Caffeine offers clues to ultra-transient positive charges' migration
Caffeine keeps physicists up at night. Particularly those concerned with the capacity of electrons to absorb energy. In a new study published in EPJ B, a Franco-Japanese team of physicists have used the caffeine molecule as a playground to test the effect of ionising radiation on its electrons as they approach excited states. Their model accounts for the ionisation phenomenon in electrons, which are in a site-specific, localised orbit in the caffeine molecule. The electron excitation leaves the door open to positive charge progression along a molecular backbone. Thomas Niehaus from Claude Bernard Lyon 1 University, France, and colleagues have now developed a method for quantifying this positive charge migration in line with the ultra-short laser impulse. The observed charge motion happens on an attosecond time scale charge rearrangements driven by nuclear motion.

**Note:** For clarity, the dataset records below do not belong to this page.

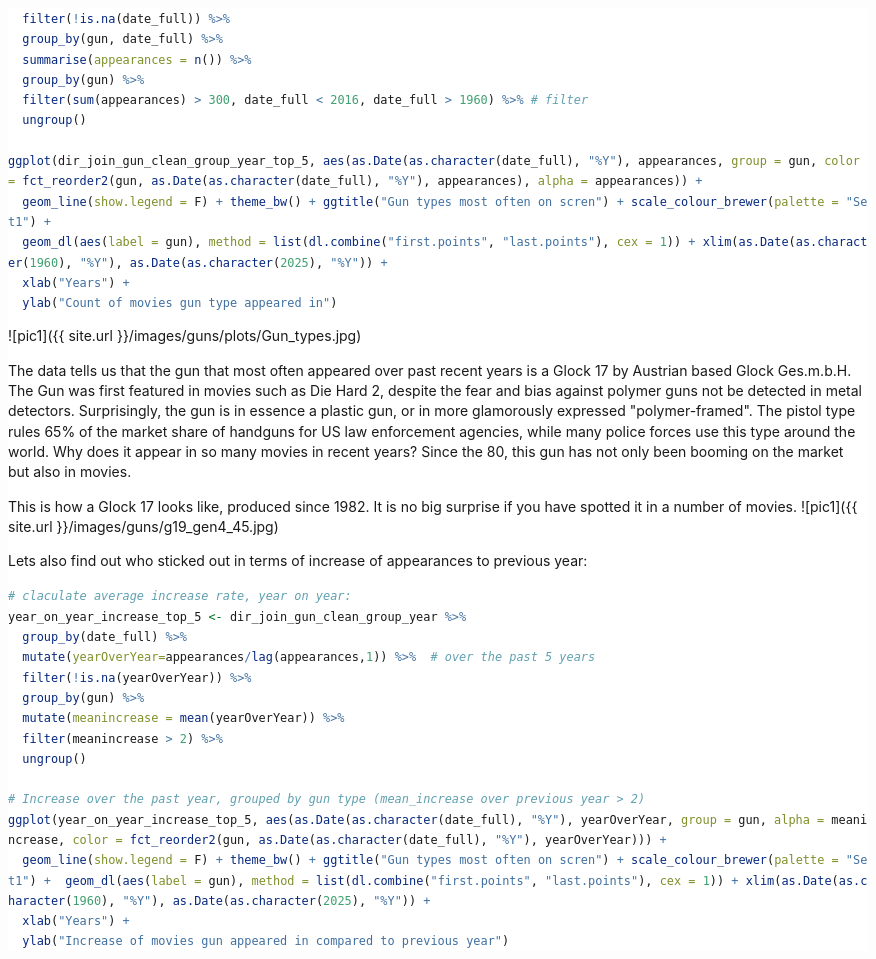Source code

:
 ```r
  filter(!is.na(date_full)) %>%
  group_by(gun, date_full) %>%
  summarise(appearances = n()) %>%
  group_by(gun) %>%
  filter(sum(appearances) > 300, date_full < 2016, date_full > 1960) %>% # filter
  ungroup()

ggplot(dir_join_gun_clean_group_year_top_5, aes(as.Date(as.character(date_full), "%Y"), appearances, group = gun, color = fct_reorder2(gun, as.Date(as.character(date_full), "%Y"), appearances), alpha = appearances)) +
  geom_line(show.legend = F) + theme_bw() + ggtitle("Gun types most often on scren") + scale_colour_brewer(palette = "Set1") +
  geom_dl(aes(label = gun), method = list(dl.combine("first.points", "last.points"), cex = 1)) + xlim(as.Date(as.character(1960), "%Y"), as.Date(as.character(2025), "%Y")) +
  xlab("Years") +
  ylab("Count of movies gun type appeared in")
```

![pic1]({{ site.url }}/images/guns/plots/Gun_types.jpg)

The data tells us that the gun that most often appeared over past recent years is a Glock 17 by Austrian based Glock Ges.m.b.H. The Gun was first featured in movies such as Die Hard 2, despite the fear and bias against polymer guns not be detected in metal detectors. Surprisingly, the gun is in essence a plastic gun, or in more glamorously expressed "polymer-framed". The pistol type rules 65% of the market share of handguns for US law enforcement agencies, while many police forces use this type around the world. Why does it appear in so many movies in recent years? Since the 80, this gun has not only been booming on the market but also in movies.

This is how a Glock 17 looks like, produced since 1982\. It is no big surprise if you have spotted it in a number of movies. ![pic1]({{ site.url }}/images/guns/g19_gen4_45.jpg)

Lets also find out who sticked out in terms of increase of appearances to previous year:

```r
# claculate average increase rate, year on year:
year_on_year_increase_top_5 <- dir_join_gun_clean_group_year %>%
  group_by(date_full) %>%
  mutate(yearOverYear=appearances/lag(appearances,1)) %>%  # over the past 5 years
  filter(!is.na(yearOverYear)) %>%
  group_by(gun) %>%
  mutate(meanincrease = mean(yearOverYear)) %>%
  filter(meanincrease > 2) %>%
  ungroup()

# Increase over the past year, grouped by gun type (mean_increase over previous year > 2)
ggplot(year_on_year_increase_top_5, aes(as.Date(as.character(date_full), "%Y"), yearOverYear, group = gun, alpha = meanincrease, color = fct_reorder2(gun, as.Date(as.character(date_full), "%Y"), yearOverYear))) +
  geom_line(show.legend = F) + theme_bw() + ggtitle("Gun types most often on scren") + scale_colour_brewer(palette = "Set1") +  geom_dl(aes(label = gun), method = list(dl.combine("first.points", "last.points"), cex = 1)) + xlim(as.Date(as.character(1960), "%Y"), as.Date(as.character(2025), "%Y")) +
  xlab("Years") +
  ylab("Increase of movies gun appeared in compared to previous year")
```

In this study, the authors rely on time-dependent density functional theory, which is typically used as a computer-based characterisation tool to determine the width of wavelength in which a molecule absorbs radiation. It is also used to investigate electric charge transfer in photovoltaic and energy conversion materials. Lastly, it can be used for the real-time observation of electrical carrier dynamics in solids.
Since the advent of ultra-short laser sources—which operate in the attosecond range—this theory can now be put to the test experimentally. This is because the time scale in which energy absorption by electrons takes place now persists long enough to be observed in experiments. Chemical reactions occurring at specific sites in the caffeine molecule are difficult to realise with longer laser pulses because the heat quickly destroys all site-specific information imprinted by the laser pulse.
The authors find that the observed dynamics for positive charges alongside the backbone of the caffeine molecule depend on the timing of the laser pulse. What is more, the dynamics of the positive charges' migration is governed by the fact that they are inter-related and by the complex interplay between several ionisation channels.